[Dataset extract]
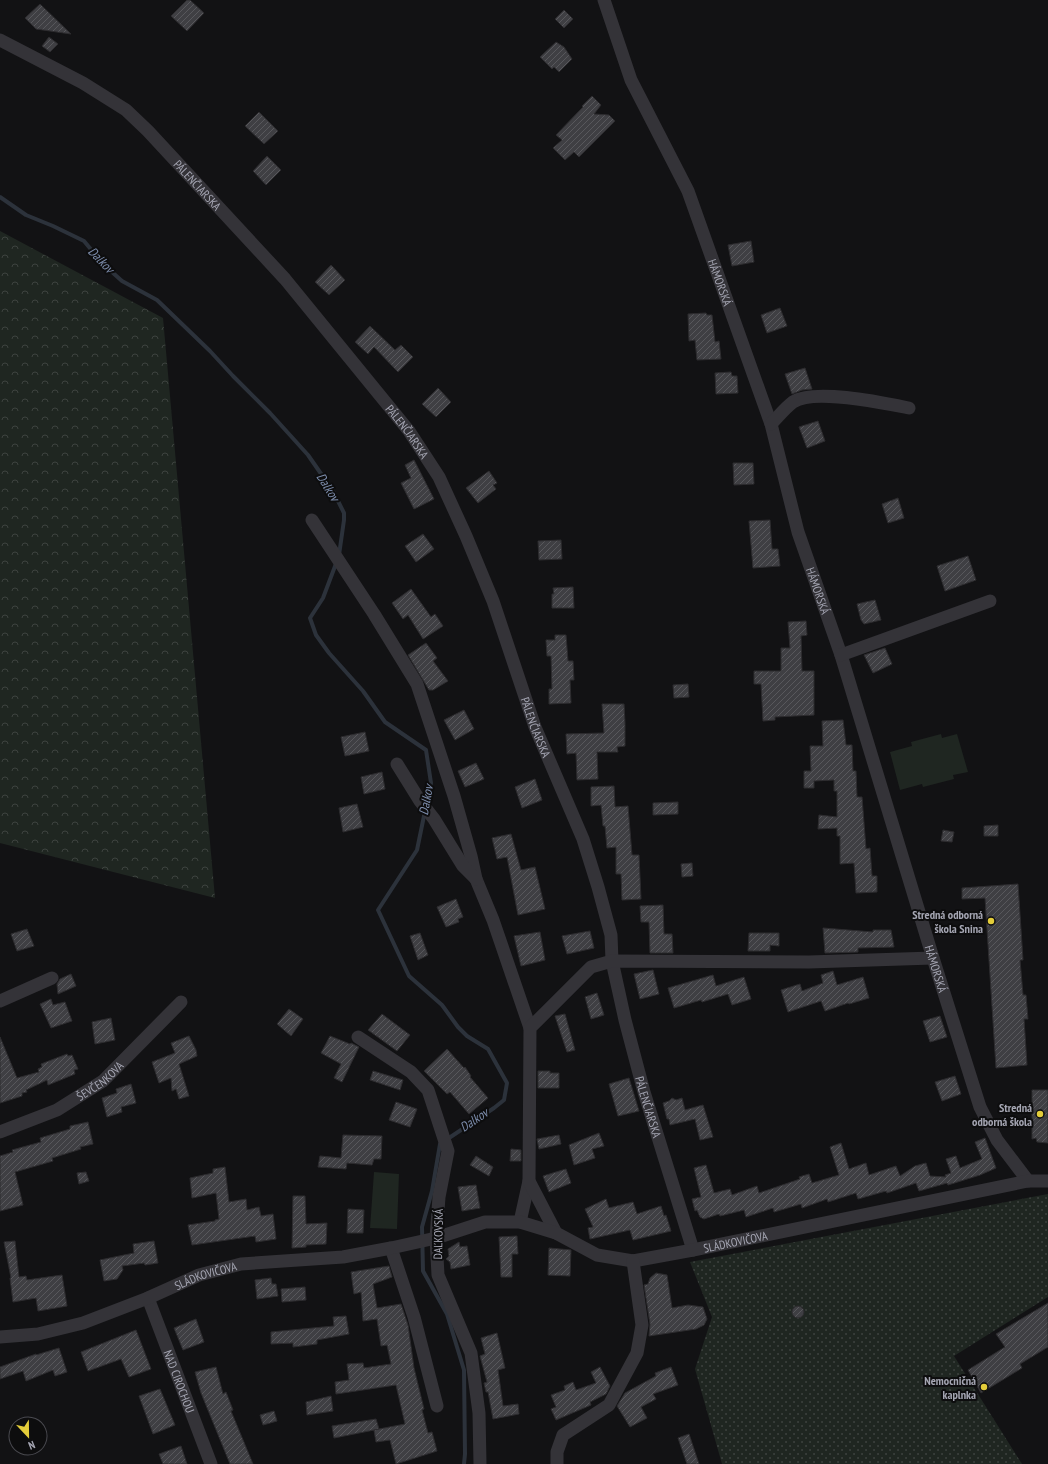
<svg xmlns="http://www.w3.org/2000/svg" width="1048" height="1464" viewBox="0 0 1048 1464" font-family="'PT Sans Narrow',sans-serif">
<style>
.forest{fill:url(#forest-crowns)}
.park{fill:url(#park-dots)}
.pitch{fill:#1f2621}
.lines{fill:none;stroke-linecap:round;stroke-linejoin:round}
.stream{stroke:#2c323b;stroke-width:4}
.building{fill:url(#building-hatch);stroke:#2d2c2f}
.minor{stroke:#343338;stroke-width:13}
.poi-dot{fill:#e4cd3a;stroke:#0d0d0e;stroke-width:1.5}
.labels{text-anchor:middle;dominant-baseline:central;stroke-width:4;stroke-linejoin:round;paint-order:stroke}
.street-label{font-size:12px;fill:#a5a6b3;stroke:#0d0d0e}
.poi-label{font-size:12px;font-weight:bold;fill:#a5a6b3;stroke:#0d0d0e;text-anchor:end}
.water-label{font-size:13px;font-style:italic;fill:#7d8dac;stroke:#0d0d0e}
</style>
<defs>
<pattern id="forest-crowns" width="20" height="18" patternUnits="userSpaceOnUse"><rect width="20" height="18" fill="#1f2621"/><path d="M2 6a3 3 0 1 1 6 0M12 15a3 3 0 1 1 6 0" fill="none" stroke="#3d423f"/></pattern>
<pattern id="park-dots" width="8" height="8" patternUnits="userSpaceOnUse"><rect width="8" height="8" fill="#1f2621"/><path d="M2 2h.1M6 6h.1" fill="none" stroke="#3d423f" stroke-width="1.8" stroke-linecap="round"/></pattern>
<pattern id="building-hatch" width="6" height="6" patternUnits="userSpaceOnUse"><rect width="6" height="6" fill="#3f3f43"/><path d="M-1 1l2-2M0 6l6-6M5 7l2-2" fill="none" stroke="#58585c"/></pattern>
</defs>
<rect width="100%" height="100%" fill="#121214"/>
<path class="forest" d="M0,231L163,318L215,898L0,843Z"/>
<path class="park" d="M1048,1194V1297L954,1356L1022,1464H722L695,1369L712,1317L690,1262Z"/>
<path class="pitch" d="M941,734L942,738L957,734L968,772L953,775L954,779L923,787L922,784L900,790L890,752L912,746L911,742Z
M374,1172L399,1174L397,1229L370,1228Z"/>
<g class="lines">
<path class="stream" d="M0,197L26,215L53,226L84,241L103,264L122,281L157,300L210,351L233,376L270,413L308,455L333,491L344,513V520L339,555
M337,561L323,598L310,618L316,635L329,653L363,691L385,722L426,750L431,783L426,804
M425,811L417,850L378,910L409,976L442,1005L458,1027L467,1036L488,1049L507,1083L504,1100L494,1108L440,1144L432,1191L422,1227L423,1271L447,1314L464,1370L465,1454L464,1464"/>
</g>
<path class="building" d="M187,0H190L204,13L187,31L171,16Z
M40,4L71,34L36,29L25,18Z
M564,10L573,19L564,28L555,19Z
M49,37L58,44L50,52L42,46Z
M556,42L564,47L572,59L559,72L554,67L552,69L540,57Z
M592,96L601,105L594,114L609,115L615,121L579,157L574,152L565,160L553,148L562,140L556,135L583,107L582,106Z
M259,112L278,131L264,144L245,126Z
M267,156L281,170L266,185L253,171Z
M751,241L754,262L732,266L728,245Z
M331,265L345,280L329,295L315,282Z
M780,308L787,326L767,333L761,315Z
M706,313L707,315H712L715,342L719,341L721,359L697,360L695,340L689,341L688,314Z
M370,326L395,350L401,345L413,357L398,372L374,347L368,354L355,342Z
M805,368L812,389L802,390L792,394L785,374Z
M731,372L732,376H737L738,393L716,394L715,373Z
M438,388L451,402L436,417L422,404Z
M818,421L825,441L807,448L799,427Z
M414,460L434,499L414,509L401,483L411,478L405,465Z
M733,463H753L754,484L734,485Z
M489,471L497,483L493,485L496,489L478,503L466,488Z
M898,498L904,518L888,523L882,504Z
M770,520L772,549H778L780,566L753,568L749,521Z
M423,534L434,549L416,562L405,546Z
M561,540L562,559L539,560L538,541Z
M968,556L976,580L945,591L937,566Z
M573,587L574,608H552V594H554L553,588Z
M411,589L431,617L435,614L443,626L423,639L408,615L403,619L392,603Z
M875,600L881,620L864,624L861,620L857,604Z
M806,621L807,635L801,636L802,671H814V715L775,717V720L763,721L761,684H754V671H781V648H790L788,622Z
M555,635H566L568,661H573L574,680H570L571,703L549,704V689H552L551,656H547L546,640H555Z
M426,643L437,658L433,661L448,681L433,690H429L408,655Z
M885,648L892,664L873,673L864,655Z
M688,684L689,697L674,698L673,685Z
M602,704H624L625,723V746L617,747L618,752H597L598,779L577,780L576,753L567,754L566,734L604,733Z
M464,710L474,729L455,740L444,720Z
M843,720L846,745H852L853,771H856L857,797H862L866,849L870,848L872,876H877V892L856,893L854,863L840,864V836H837V828L818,829L819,815L837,817V791H834V780L814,781V788H804V771H811L810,746H823L822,721Z
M365,732L369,751L345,756L341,737Z
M476,763L484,779L465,787L458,771Z
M382,772L385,789L364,794L361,777Z
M535,779L542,800L522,808L515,787Z
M614,786L615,807L628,806L632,855H639L641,899L622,900L621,874H616V847L607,848L605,826H603L601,805L591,806V787Z
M678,802V814L653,815V803Z
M357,804L363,827L343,832L339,808Z
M998,825V836H984V826Z
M943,830L954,832L952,842L941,841Z
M511,834L521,870L535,867L545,909L518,915L507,857L497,859L492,838Z
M692,863L693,876L682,877L681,864Z
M1018,884L1023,960H1020L1023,995H1026L1028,1019H1024L1027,1065L996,1068L985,898L962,899V888Z
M456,899L463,917L458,919L459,922L446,927L437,907Z
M663,905L664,934H672L673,953H650L649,922H641L640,906Z
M823,928L873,932V930H891L894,947L858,948V952L825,953Z
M27,929L34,946L17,951L11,934Z
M590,931L594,948L567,954L562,936Z
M540,932L545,960L521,966L514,936Z
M420,933L428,955L418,960L410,936Z
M749,933H779V946L770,945V951H748Z
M653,970L659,994L640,999L634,974Z
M833,971L837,985L863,977L869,998L849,1004L848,1003L825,1011L821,1001L788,1012L781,990L800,984L802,991L823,983L821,975Z
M71,974L76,986L58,994L57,984L60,979Z
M713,975L716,986L744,977L751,999L732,1005L728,994L702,1002L701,1000L674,1008L668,988Z
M597,993L604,1015L591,1019L585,997Z
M51,999L53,1005L65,1002L72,1021L51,1028L40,1004Z
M289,1009L303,1019L291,1036L277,1024Z
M382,1014L410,1035L397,1051L368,1030Z
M565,1014L575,1050L567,1052L555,1016Z
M940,1016L947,1037L930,1042L923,1021Z
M111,1018L115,1040L95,1044L92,1022Z
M189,1036L196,1050L197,1056L179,1064L189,1096L179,1099L176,1089L172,1091L171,1078L159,1083L152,1062L175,1053L171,1043Z
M330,1036L350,1044L351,1043L359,1047L342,1082L334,1078L341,1064L321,1053Z
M0,1037L17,1078L39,1072L38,1069L42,1067L41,1064L67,1054L68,1056L72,1055L78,1069L74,1070L75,1074L48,1085L47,1080L26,1090L27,1092L22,1093V1096L0,1103Z
M447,1049L464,1068L465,1067L471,1076L470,1077L488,1098L469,1114L450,1092L447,1094L424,1071Z
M373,1071L403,1080L400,1090L370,1080Z
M538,1071H550V1073H559V1088H538Z
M955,1076L961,1094L942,1101L935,1082Z
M629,1078L639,1111L618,1116L609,1084Z
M131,1084L136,1103L121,1107L122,1112L107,1117L102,1098L117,1093L116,1089Z
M1032,1090H1048V1143L1037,1142L1036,1138L1032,1139Z
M672,1098L676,1100L682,1098L685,1110L703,1105L713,1137L700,1140L695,1119L670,1125L669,1119H667L663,1103L669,1101Z
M396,1102L417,1109L410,1127L389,1120Z
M88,1122L93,1144L80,1147L81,1149L52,1158L53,1161L15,1172L23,1205L0,1211V1156L13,1152L12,1150L41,1142L40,1138L70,1129V1126Z
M599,1133L604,1146L592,1149L595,1158L574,1165L569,1145Z
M343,1135L382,1136L381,1159H374L372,1165L347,1163L346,1169L318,1167L320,1156L341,1158Z
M559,1135L561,1144L539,1149L537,1139Z
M985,1138L996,1168L980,1175L948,1185L947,1183L919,1191L916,1183L887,1193L886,1191L858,1199L856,1193L828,1202L827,1199L802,1208L801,1204L774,1212L773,1208L746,1217L744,1210L720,1216L719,1214L704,1219L700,1217L697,1210L695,1211L692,1199L701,1197L694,1168L706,1165L714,1193L730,1189L732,1195L757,1186L759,1193L800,1179L799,1177L809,1174L812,1183L839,1175L830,1147L841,1143L849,1169L866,1163L869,1175L896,1166L900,1176L915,1166L926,1163L930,1176L946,1177L945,1175L951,1173L946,1159L956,1156L960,1168L982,1159L975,1142Z
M511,1149L521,1150V1161H510Z
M476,1156L493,1167L489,1176L470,1165Z
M225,1167L229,1202L246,1199L247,1210L259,1207L261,1216L273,1214L276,1239L256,1242L255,1236L192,1245L188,1225L215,1221V1220L219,1219L216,1193L192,1198L190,1178L213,1173V1169Z
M566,1169L571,1183L549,1192L543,1176Z
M86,1172L89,1181L79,1184L77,1173Z
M476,1185L480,1208L462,1211L458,1187Z
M293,1196H305L306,1224L327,1223L326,1244L306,1245V1247L292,1248Z
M606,1199L609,1208L633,1202L637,1214L661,1206L664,1216L666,1215L671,1231L633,1240L630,1230L590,1239L588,1228L593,1227L585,1209Z
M348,1209L364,1210L363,1233H347Z
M517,1236L518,1254H512V1277H501L499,1237Z
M15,1241L19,1277L26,1276L27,1280L62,1275L67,1306L38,1311L36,1298L13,1302L10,1278H11L4,1242Z
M154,1241L158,1263L145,1265L144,1263L122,1266L123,1270L117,1279L104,1281L100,1260L134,1253L133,1244Z
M459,1242L460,1247L467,1246L470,1265L451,1269L450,1262L446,1259L449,1256L448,1249Z
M549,1248L571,1250L570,1276L548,1275Z
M389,1266L392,1277L373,1284L377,1308L401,1304L408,1325L414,1368L424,1409L422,1410L428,1433L432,1432L437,1451L396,1464L390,1440L376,1442L374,1430L405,1424L396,1385L336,1394L335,1382L349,1380L347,1364L363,1363L364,1368L391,1364L387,1345L381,1346L377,1319L363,1321L361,1292L354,1294L351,1272Z
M656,1273L667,1275L672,1308L688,1305L703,1307L707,1319L704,1325L696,1329L649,1336L650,1324L644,1285L648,1284L650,1278Z
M271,1278L272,1284H276L278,1296L257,1299L255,1280Z
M305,1287L306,1300L282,1302L281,1289Z
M1048,1303V1347L1020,1364L1022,1368L981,1393L968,1370L1005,1347L996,1334Z
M792 1312a6 6 0 1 1 12 0a6 6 0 1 1-12 0Z
M346,1316L349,1334L317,1340V1344L293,1347V1343L271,1344V1332L334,1326L333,1317Z
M196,1319L204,1342L183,1350L174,1328Z
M136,1330L151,1369L129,1377L121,1359L88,1371L81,1352Z
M497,1333L505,1368L498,1370L503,1406L518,1404L519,1414L493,1419L488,1392H486L484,1383L487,1382L480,1356L485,1354L481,1338Z
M59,1348L67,1372L55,1376L53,1370L26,1381L23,1371L0,1379V1367L36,1354V1355Z
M216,1367L223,1394L226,1392L233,1410L231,1411L253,1464H230L201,1393L195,1372Z
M600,1367L610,1386L606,1394L590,1402L591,1405L556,1420L551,1409L556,1407L551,1395L565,1390L564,1386L573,1382L576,1390L596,1383L591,1372Z
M671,1367L678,1385L653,1394L656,1399L641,1407L647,1418L630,1427L617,1406L625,1393L656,1376L655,1373Z
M160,1389L175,1425L153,1434L139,1396Z
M331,1396L333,1411L307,1415L306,1402Z
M274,1411L277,1421L263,1425L260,1415Z
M376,1419L379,1429L334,1438L332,1426Z
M689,1434L699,1464H687L678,1438Z
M181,1446L187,1464H163L159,1454Z"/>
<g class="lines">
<g class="minor">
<path id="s1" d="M604,0L631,80L688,191L771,424L798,532L841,655L933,958L980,1107L997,1140L1028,1181"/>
<path id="s2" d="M0,40L83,83L126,110L148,131L285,279L409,431L439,477L466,536L493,601L535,727L583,839L598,887L611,935L612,961L625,1020L644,1092L693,1250"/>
<path d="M771,424C778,417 785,408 793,402C814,388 884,403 909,408"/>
<path d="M312,520L374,614L417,684L454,796L471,856L476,879L493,920L530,1028"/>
<path d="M841,655L990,601"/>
<path d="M397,764L420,801L434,819L463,866L476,879"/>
<path d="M0,1001L52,978"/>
<path d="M358,1037L411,1072L428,1090L448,1151L439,1197L436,1238L438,1275L471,1353L479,1413L480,1464"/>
<path id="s3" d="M0,1132L57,1110L103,1081L181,1002"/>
<path d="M520,1222L529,1181"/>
<path d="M556,1233L529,1181L530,1028L591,967L612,961L809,962L933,958"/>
<path d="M391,1248L414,1317L437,1406"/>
<path id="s4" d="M148,1298L211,1464"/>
<path id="s5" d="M0,1337L38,1334L83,1323L148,1298L199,1275L241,1264L343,1257L391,1248L436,1238L485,1222H520L556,1233L597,1255L633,1261L693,1250L1028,1181H1048"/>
<path d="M557,1464V1452L563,1435L609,1405L637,1353L642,1325L633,1261"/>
</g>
</g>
<g class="poi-dot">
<circle cx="991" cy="921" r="4"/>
<circle cx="1040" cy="1114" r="4"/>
<circle cx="984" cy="1387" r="4"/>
</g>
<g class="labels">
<g class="street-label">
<text stroke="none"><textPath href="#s2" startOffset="248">PÁLENČIARSKA</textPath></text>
<text stroke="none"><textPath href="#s1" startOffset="306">HÁMORSKÁ</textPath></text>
<text stroke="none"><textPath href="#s2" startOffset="572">PÁLENČIARSKA</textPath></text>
<text stroke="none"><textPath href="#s1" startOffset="630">HÁMORSKÁ</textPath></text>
<text stroke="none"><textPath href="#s2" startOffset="896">PÁLENČIARSKA</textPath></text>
<text stroke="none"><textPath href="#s1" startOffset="1026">HÁMORSKÁ</textPath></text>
<text stroke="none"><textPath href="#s3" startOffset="113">ŠEVČENKOVA</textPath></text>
<text stroke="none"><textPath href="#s2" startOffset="1294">PÁLENČIARSKA</textPath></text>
<text transform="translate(438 1234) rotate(-89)">DAĽKOVSKÁ</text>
<text stroke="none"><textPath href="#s5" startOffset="762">SLÁDKOVIČOVA</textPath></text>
<text stroke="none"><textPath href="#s5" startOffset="216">SLÁDKOVIČOVA</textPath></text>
<text stroke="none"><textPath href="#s4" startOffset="89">NAD CIROCHOU</textPath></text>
</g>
<g class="poi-label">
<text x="983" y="914">Stredná odborná<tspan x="983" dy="14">škola Snina</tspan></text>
<text x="1032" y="1107">Stredná<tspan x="1032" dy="14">odborná škola</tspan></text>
<text x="976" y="1380">Nemocničná<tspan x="976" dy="14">kaplnka</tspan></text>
</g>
<g class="water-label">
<text transform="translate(101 260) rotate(46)">Dalkov</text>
<text transform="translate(328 487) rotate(58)">Dalkov</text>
<text transform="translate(426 800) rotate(-80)">Dalkov</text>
<text transform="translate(474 1120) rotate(-34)">Dalkov</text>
</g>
</g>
<g transform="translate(28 1436) rotate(158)"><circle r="19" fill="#0d0d0e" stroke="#4a4a50"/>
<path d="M0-3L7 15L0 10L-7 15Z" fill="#e4cd3a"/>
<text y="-6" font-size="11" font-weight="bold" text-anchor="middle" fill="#a5a6b3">N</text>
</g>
</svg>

[Problem details] Determine how many lines of the material hold the string "labels", and state that number by itself.

[Solution] 2